_WHAT TO PRODUCE:_
Copy every line of the data below without changing a single character.

---+---

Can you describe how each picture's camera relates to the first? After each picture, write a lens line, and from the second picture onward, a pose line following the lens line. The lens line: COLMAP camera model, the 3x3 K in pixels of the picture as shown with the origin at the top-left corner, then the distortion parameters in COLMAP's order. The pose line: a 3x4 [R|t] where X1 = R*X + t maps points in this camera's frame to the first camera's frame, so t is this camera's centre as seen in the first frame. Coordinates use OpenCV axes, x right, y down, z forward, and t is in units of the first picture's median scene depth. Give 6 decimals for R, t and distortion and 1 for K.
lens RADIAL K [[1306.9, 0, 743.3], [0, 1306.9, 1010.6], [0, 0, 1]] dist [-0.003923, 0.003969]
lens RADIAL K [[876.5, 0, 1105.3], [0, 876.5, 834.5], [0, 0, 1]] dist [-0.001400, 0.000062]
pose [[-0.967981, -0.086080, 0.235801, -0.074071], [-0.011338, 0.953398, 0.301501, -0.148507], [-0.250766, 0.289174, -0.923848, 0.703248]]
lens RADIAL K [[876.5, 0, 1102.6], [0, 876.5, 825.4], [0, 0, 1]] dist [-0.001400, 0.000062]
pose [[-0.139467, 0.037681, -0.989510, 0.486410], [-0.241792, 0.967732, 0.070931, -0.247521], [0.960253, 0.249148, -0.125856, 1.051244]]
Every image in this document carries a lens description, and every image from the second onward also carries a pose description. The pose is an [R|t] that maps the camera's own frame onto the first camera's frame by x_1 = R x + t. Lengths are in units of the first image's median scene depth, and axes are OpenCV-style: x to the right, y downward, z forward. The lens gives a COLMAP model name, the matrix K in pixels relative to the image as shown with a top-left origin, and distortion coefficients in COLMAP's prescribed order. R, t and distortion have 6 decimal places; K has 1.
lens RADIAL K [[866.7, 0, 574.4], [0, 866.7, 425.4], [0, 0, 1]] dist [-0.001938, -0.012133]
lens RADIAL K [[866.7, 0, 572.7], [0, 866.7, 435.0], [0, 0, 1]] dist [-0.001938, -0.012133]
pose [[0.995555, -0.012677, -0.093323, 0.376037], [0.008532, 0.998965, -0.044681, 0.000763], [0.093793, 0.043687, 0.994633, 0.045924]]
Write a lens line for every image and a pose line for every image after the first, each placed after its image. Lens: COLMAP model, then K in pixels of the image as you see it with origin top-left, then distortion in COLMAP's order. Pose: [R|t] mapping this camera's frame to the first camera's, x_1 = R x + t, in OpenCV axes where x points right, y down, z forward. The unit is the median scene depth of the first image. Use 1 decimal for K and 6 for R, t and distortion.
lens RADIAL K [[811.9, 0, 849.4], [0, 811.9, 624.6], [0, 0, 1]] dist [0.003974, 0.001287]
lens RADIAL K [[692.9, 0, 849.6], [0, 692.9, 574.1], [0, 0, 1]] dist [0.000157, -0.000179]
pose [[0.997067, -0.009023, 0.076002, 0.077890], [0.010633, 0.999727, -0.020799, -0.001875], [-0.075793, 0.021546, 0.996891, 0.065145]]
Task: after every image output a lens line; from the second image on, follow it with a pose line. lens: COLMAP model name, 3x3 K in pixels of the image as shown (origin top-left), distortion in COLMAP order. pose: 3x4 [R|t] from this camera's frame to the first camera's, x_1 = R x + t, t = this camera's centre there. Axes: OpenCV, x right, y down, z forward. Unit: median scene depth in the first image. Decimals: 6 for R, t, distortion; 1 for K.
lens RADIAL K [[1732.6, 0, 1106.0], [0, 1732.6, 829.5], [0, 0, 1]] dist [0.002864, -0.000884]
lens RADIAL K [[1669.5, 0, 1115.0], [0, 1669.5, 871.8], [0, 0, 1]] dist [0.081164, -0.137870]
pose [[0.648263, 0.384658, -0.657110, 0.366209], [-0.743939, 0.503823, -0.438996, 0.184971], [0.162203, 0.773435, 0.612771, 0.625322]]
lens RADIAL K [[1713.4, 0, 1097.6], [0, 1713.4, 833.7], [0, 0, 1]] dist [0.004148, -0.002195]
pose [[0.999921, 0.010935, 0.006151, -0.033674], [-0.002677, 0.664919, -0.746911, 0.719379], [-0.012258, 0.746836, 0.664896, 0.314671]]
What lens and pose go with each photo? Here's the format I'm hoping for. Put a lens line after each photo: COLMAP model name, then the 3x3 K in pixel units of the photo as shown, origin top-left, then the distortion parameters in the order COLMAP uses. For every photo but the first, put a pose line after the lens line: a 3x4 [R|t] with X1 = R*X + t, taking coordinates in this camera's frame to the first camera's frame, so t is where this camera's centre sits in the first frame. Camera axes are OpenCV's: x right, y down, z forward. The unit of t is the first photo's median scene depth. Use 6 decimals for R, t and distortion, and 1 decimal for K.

---+---

_OUTPUT:_
Can you describe how each picture's camera relates to the first? After each picture, write a lens line, and from the second picture onward, a pose line following the lens line. The lens line: COLMAP camera model, the 3x3 K in pixels of the picture as shown with the origin at the top-left corner, then the distortion parameters in COLMAP's order. The pose line: a 3x4 [R|t] where X1 = R*X + t maps points in this camera's frame to the first camera's frame, so t is this camera's centre as seen in the first frame. Coordinates use OpenCV axes, x right, y down, z forward, and t is in units of the first picture's median scene depth. Give 6 decimals for R, t and distortion and 1 for K.
lens RADIAL K [[1306.9, 0, 743.3], [0, 1306.9, 1010.6], [0, 0, 1]] dist [-0.003923, 0.003969]
lens RADIAL K [[876.5, 0, 1105.3], [0, 876.5, 834.5], [0, 0, 1]] dist [-0.001400, 0.000062]
pose [[-0.967981, -0.086080, 0.235801, -0.074071], [-0.011338, 0.953398, 0.301501, -0.148507], [-0.250766, 0.289174, -0.923848, 0.703248]]
lens RADIAL K [[876.5, 0, 1102.6], [0, 876.5, 825.4], [0, 0, 1]] dist [-0.001400, 0.000062]
pose [[-0.139467, 0.037681, -0.989510, 0.486410], [-0.241792, 0.967732, 0.070931, -0.247521], [0.960253, 0.249148, -0.125856, 1.051244]]
Every image in this document carries a lens description, and every image from the second onward also carries a pose description. The pose is an [R|t] that maps the camera's own frame onto the first camera's frame by x_1 = R x + t. Lengths are in units of the first image's median scene depth, and axes are OpenCV-style: x to the right, y downward, z forward. The lens gives a COLMAP model name, the matrix K in pixels relative to the image as shown with a top-left origin, and distortion coefficients in COLMAP's prescribed order. R, t and distortion have 6 decimal places; K has 1.
lens RADIAL K [[866.7, 0, 574.4], [0, 866.7, 425.4], [0, 0, 1]] dist [-0.001938, -0.012133]
lens RADIAL K [[866.7, 0, 572.7], [0, 866.7, 435.0], [0, 0, 1]] dist [-0.001938, -0.012133]
pose [[0.995555, -0.012677, -0.093323, 0.376037], [0.008532, 0.998965, -0.044681, 0.000763], [0.093793, 0.043687, 0.994633, 0.045924]]
Write a lens line for every image and a pose line for every image after the first, each placed after its image. Lens: COLMAP model, then K in pixels of the image as you see it with origin top-left, then distortion in COLMAP's order. Pose: [R|t] mapping this camera's frame to the first camera's, x_1 = R x + t, in OpenCV axes where x points right, y down, z forward. The unit is the median scene depth of the first image. Use 1 decimal for K and 6 for R, t and distortion.
lens RADIAL K [[811.9, 0, 849.4], [0, 811.9, 624.6], [0, 0, 1]] dist [0.003974, 0.001287]
lens RADIAL K [[692.9, 0, 849.6], [0, 692.9, 574.1], [0, 0, 1]] dist [0.000157, -0.000179]
pose [[0.997067, -0.009023, 0.076002, 0.077890], [0.010633, 0.999727, -0.020799, -0.001875], [-0.075793, 0.021546, 0.996891, 0.065145]]
Task: after every image output a lens line; from the second image on, follow it with a pose line. lens: COLMAP model name, 3x3 K in pixels of the image as shown (origin top-left), distortion in COLMAP order. pose: 3x4 [R|t] from this camera's frame to the first camera's, x_1 = R x + t, t = this camera's centre there. Axes: OpenCV, x right, y down, z forward. Unit: median scene depth in the first image. Decimals: 6 for R, t, distortion; 1 for K.
lens RADIAL K [[1732.6, 0, 1106.0], [0, 1732.6, 829.5], [0, 0, 1]] dist [0.002864, -0.000884]
lens RADIAL K [[1669.5, 0, 1115.0], [0, 1669.5, 871.8], [0, 0, 1]] dist [0.081164, -0.137870]
pose [[0.648263, 0.384658, -0.657110, 0.366209], [-0.743939, 0.503823, -0.438996, 0.184971], [0.162203, 0.773435, 0.612771, 0.625322]]
lens RADIAL K [[1713.4, 0, 1097.6], [0, 1713.4, 833.7], [0, 0, 1]] dist [0.004148, -0.002195]
pose [[0.999921, 0.010935, 0.006151, -0.033674], [-0.002677, 0.664919, -0.746911, 0.719379], [-0.012258, 0.746836, 0.664896, 0.314671]]
What lens and pose go with each photo? Here's the format I'm hoping for. Put a lens line after each photo: COLMAP model name, then the 3x3 K in pixel units of the photo as shown, origin top-left, then the distortion parameters in the order COLMAP uses. For every photo but the first, put a pose line after the lens line: a 3x4 [R|t] with X1 = R*X + t, taking coordinates in this camera's frame to the first camera's frame, so t is where this camera's centre sits in the first frame. Camera axes are OpenCV's: x right, y down, z forward. The unit of t is the first photo's median scene depth. Use 6 decimals for R, t and distortion, and 1 decimal for K.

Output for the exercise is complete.